- WHAT THE TASK ASKS -
From the entries, return every line where the string "views" shows up.

= = = =

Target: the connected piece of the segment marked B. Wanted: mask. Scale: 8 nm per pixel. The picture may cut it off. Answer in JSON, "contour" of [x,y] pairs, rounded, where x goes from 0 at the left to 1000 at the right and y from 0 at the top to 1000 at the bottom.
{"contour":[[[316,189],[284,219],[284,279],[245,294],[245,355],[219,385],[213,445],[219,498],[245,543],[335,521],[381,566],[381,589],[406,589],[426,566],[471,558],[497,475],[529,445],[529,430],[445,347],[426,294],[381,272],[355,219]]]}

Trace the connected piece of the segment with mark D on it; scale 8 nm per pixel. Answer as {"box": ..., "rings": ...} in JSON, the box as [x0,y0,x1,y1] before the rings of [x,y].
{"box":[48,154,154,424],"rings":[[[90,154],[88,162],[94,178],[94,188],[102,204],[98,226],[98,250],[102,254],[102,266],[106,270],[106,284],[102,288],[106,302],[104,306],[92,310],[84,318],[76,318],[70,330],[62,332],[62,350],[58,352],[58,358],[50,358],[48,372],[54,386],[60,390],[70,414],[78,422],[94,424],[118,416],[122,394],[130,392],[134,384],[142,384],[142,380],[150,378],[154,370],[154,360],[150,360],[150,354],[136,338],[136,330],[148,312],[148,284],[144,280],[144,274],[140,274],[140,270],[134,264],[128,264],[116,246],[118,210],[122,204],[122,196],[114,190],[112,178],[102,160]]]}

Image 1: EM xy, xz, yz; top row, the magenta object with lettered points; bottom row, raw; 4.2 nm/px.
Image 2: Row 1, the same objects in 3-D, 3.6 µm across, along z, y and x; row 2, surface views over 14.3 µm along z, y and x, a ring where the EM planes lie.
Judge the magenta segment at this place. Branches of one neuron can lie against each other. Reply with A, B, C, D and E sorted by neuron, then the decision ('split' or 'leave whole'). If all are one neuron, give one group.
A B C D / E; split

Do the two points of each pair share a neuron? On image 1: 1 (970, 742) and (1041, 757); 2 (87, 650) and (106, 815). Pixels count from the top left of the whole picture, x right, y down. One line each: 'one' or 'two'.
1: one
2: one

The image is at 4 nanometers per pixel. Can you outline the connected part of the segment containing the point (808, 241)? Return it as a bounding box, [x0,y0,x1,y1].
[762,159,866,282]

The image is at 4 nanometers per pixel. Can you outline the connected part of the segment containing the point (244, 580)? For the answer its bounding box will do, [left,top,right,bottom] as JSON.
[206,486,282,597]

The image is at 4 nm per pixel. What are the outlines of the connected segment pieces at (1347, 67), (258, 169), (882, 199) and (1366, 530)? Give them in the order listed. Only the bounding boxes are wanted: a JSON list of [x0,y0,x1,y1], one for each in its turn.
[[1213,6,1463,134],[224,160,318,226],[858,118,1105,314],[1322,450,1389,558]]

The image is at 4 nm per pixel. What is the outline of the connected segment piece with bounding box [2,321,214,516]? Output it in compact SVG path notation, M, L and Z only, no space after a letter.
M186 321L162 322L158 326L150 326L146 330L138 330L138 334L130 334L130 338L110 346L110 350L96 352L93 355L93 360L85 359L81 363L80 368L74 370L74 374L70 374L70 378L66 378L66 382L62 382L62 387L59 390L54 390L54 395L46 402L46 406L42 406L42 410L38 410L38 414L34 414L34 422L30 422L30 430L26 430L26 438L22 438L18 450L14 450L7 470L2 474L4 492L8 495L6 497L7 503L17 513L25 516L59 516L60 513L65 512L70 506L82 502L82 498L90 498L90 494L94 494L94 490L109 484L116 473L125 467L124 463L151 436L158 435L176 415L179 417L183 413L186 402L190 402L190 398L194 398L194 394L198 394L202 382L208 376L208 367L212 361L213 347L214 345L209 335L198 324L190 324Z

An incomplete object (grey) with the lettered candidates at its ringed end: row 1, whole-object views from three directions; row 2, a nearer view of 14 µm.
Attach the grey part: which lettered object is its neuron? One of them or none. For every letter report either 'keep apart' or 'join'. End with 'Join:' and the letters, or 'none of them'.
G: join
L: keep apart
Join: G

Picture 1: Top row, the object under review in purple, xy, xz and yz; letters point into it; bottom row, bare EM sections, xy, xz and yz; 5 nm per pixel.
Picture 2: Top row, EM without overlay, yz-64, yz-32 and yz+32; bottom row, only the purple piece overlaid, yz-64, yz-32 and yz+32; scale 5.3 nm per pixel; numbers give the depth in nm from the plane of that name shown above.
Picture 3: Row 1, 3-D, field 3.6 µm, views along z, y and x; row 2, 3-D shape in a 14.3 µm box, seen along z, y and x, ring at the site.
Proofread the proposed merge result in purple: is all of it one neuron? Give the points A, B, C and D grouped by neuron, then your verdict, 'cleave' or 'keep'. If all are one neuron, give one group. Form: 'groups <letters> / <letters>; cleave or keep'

= = = =

- PROBLEM SOLUTION -
Image 2: Row 1, the same objects in 3-D, 3.6 µm across, along z, y and x; row 2, surface views over 14.3 µm along z, y and x, a ring where the EM planes lie.
An incomplete object (grey) with the lettered candidates at its ringed end: row 1, whole-object views from three directions; row 2, a nearer view of 14 µm.
Picture 3: Row 1, 3-D, field 3.6 µm, views along z, y and x; row 2, 3-D shape in a 14.3 µm box, seen along z, y and x, ring at the site.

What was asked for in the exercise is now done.